Question

An electron is accelerated from rest through a potential difference of $Vvolt$. If the de Broglie wavelength of the electron is $1.227\times {10}^{-2}nm$, the potential difference is

Answer 1

Step 1: Given data

1. The potential difference of the electron is $Vvolt.$
2. The de Broglie wavelength of the electron is $\lambda =1.227\times {10}^{-2}nm.$

Step 2: De Broglie wavelength

1. The De Broglie wavelength of a particle of mass $m$ and velocity $v$ is defined by the form, $\lambda =\frac{h}{mv}$, where, $h$ is the Plank constant.
2. Another form of de Broglie wave is $\lambda =\frac{1.227}{\sqrt{V}}nm$, where, V is the voltage of the electron.

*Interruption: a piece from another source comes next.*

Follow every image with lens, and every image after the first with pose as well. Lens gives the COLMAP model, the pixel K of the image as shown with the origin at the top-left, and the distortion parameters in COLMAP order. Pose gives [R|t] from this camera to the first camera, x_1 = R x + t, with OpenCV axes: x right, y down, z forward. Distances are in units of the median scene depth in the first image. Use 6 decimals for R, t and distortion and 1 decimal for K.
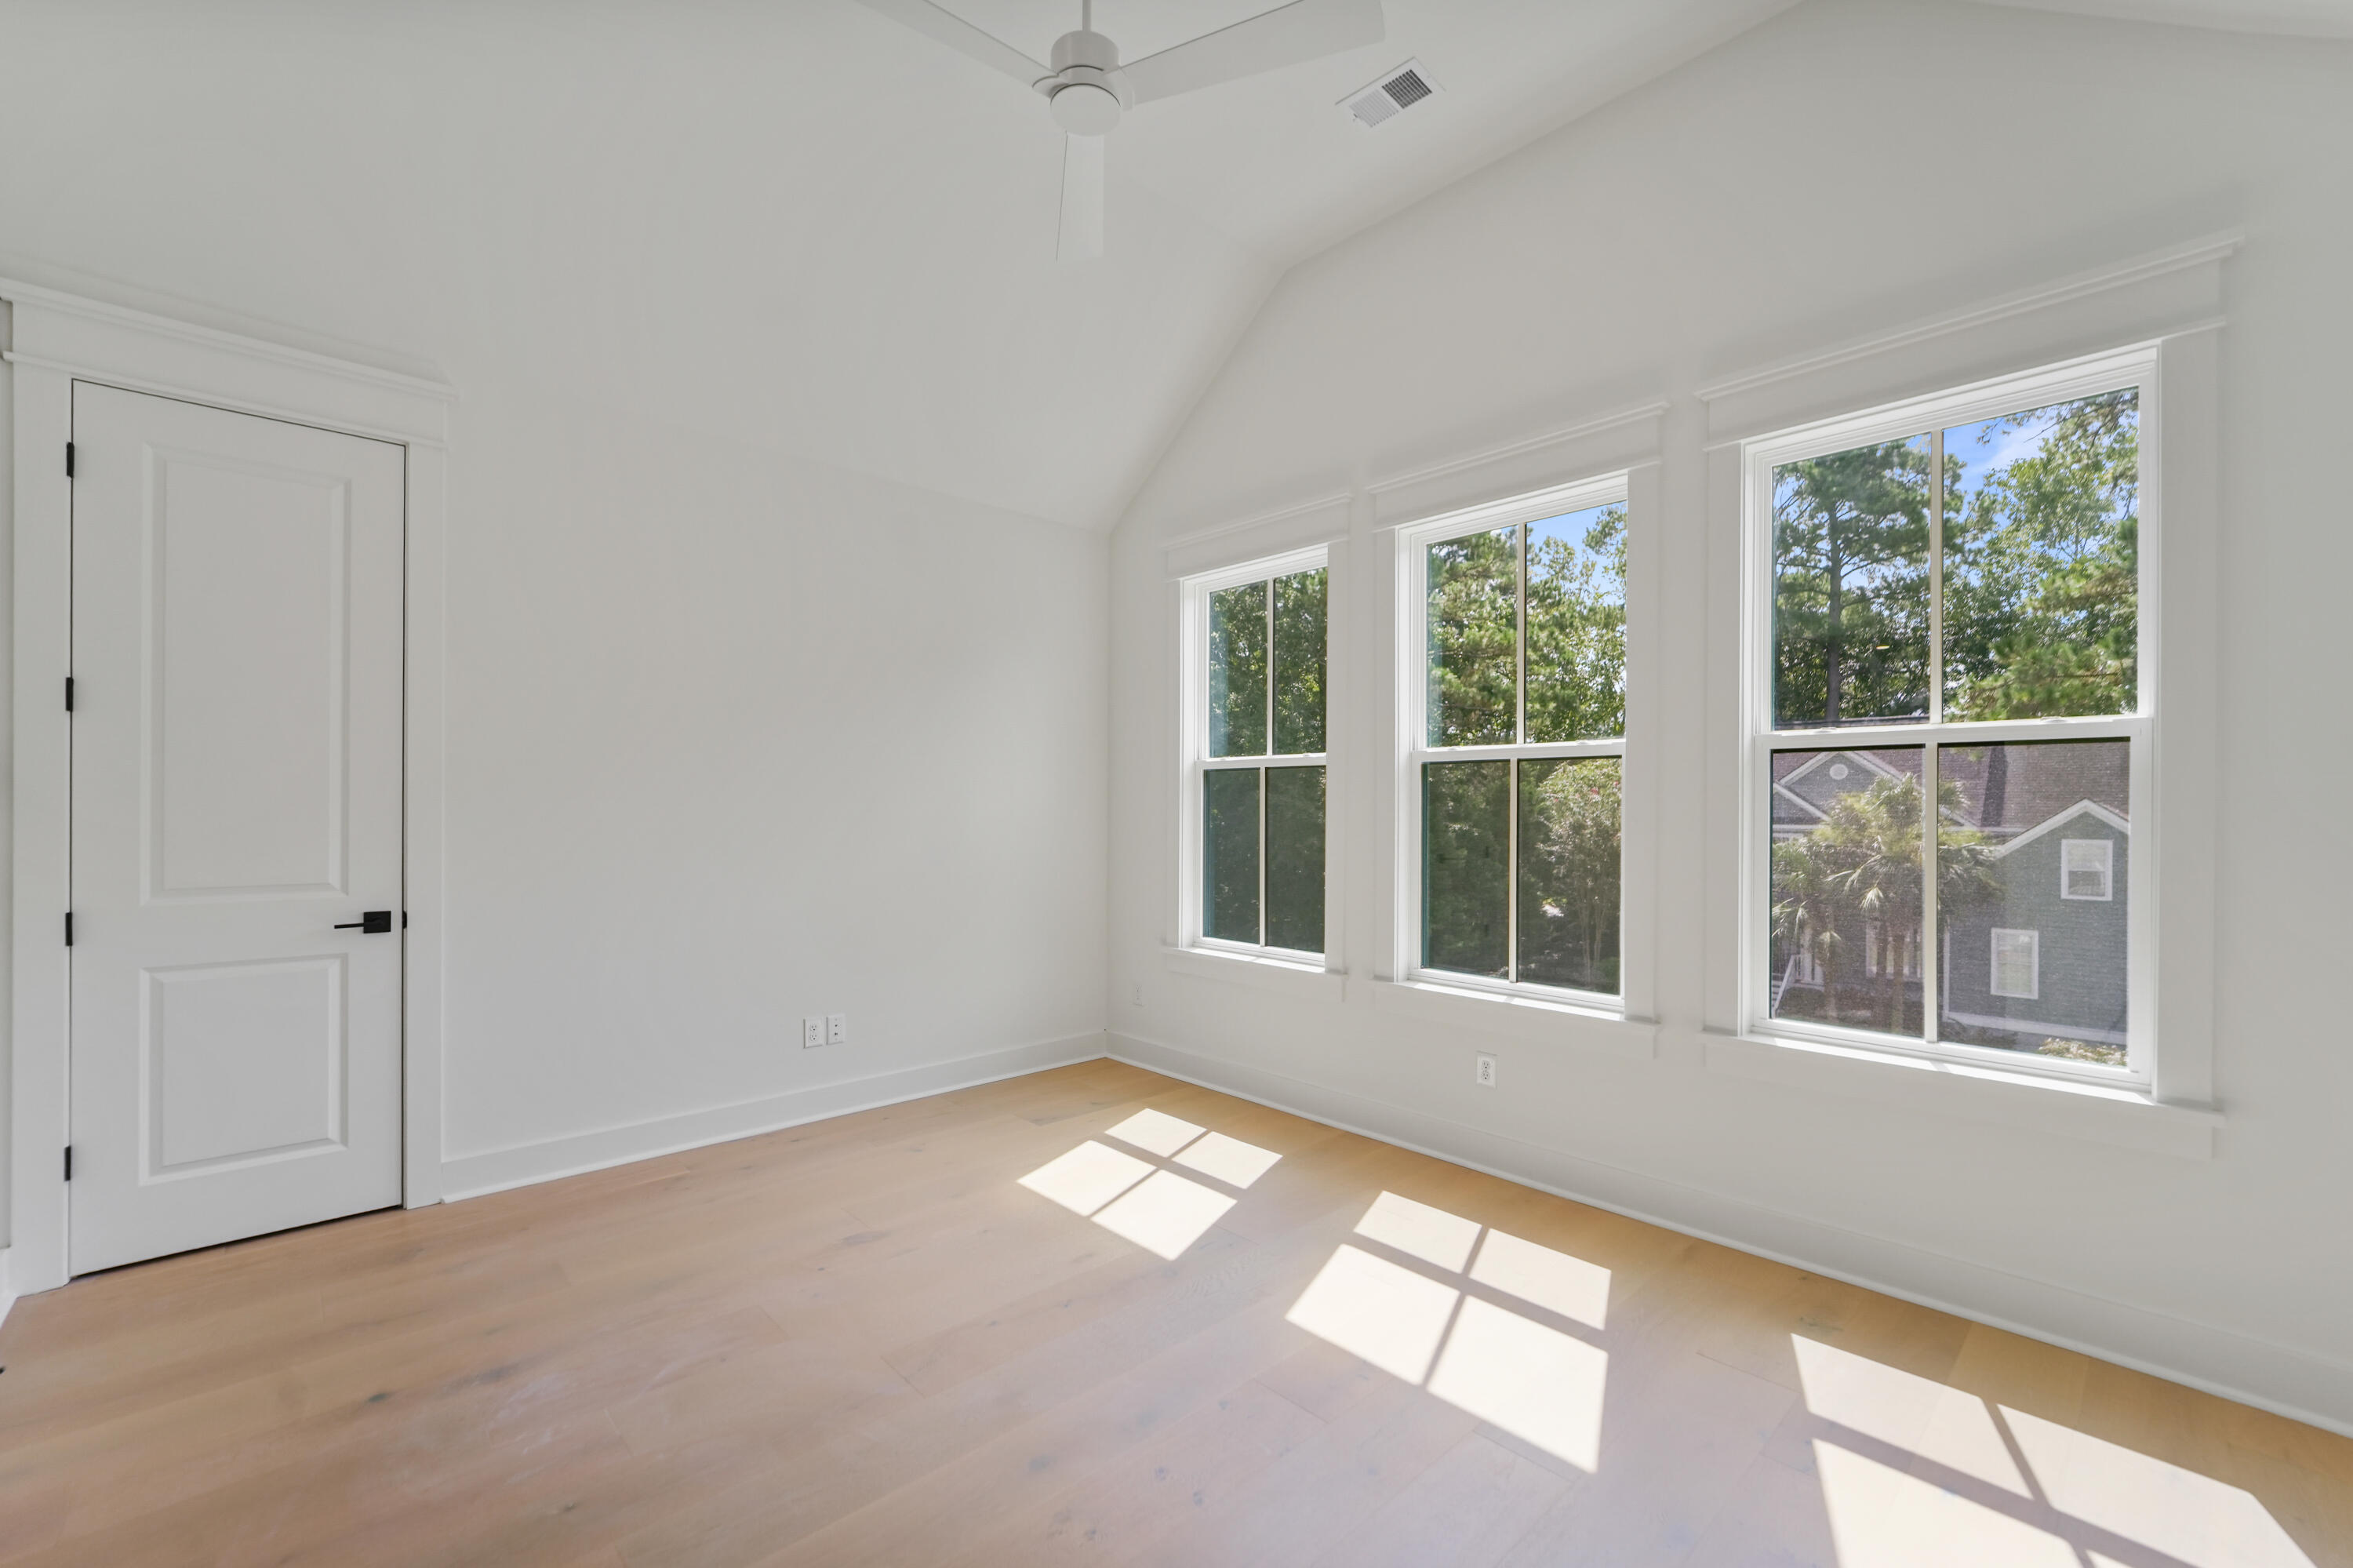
lens RADIAL K [[963.8, 0, 1162.4], [0, 963.8, 805.3], [0, 0, 1]] dist [-0.005959, -0.000651]
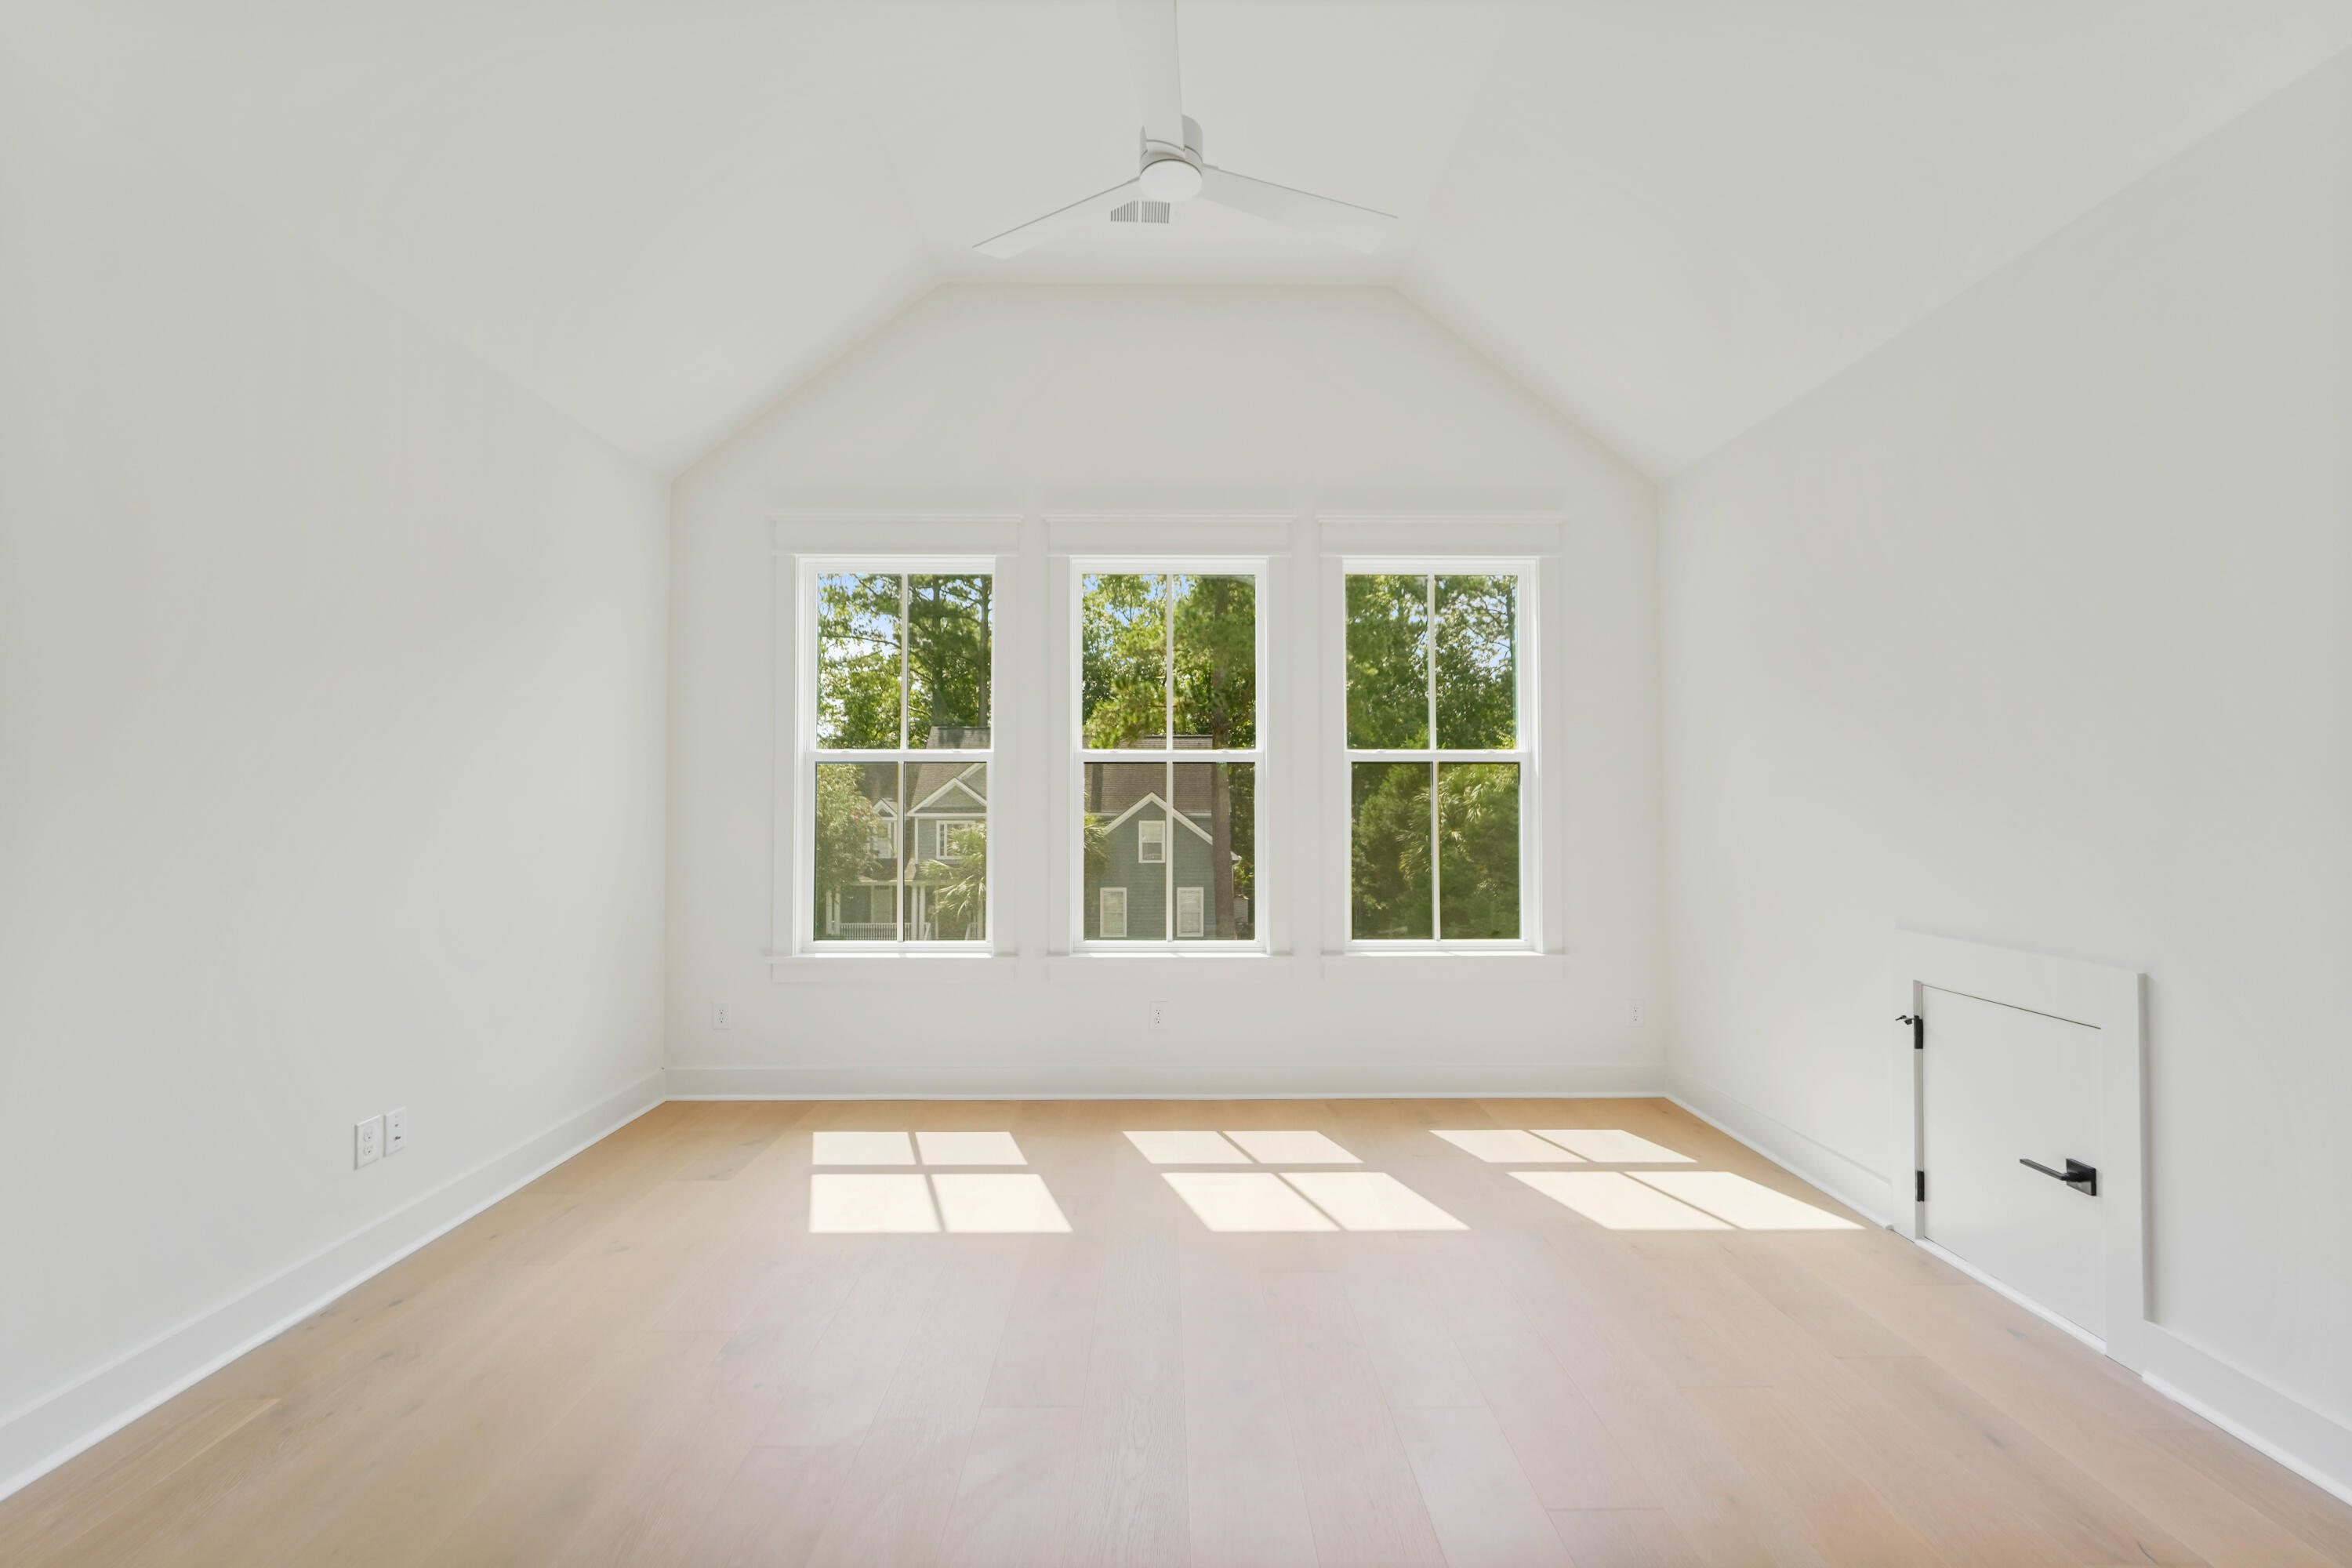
lens RADIAL K [[963.4, 0, 1159.1], [0, 963.4, 772.1], [0, 0, 1]] dist [-0.005959, -0.000651]
pose [[0.676227, 0.016889, 0.736500, -0.518853], [0.002191, 0.999687, -0.024936, -0.003290], [-0.736690, 0.018476, 0.675978, 0.150874]]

Step 3: Finding the potential difference

As we know, the de Broglie wavelength is, $\lambda =\frac{1.227}{\sqrt{V}}nm$.

So,

$$\begin{gathered} V={\left(\frac{1.227}{\lambda }\right)}^2={\left(\frac{1.227}{1.227\times {10}^{-2}}\right)}^2 \\ orV={10}^{4}volt. \end{gathered}$$

Therefore, the potential difference is ${10}^{4}volt.$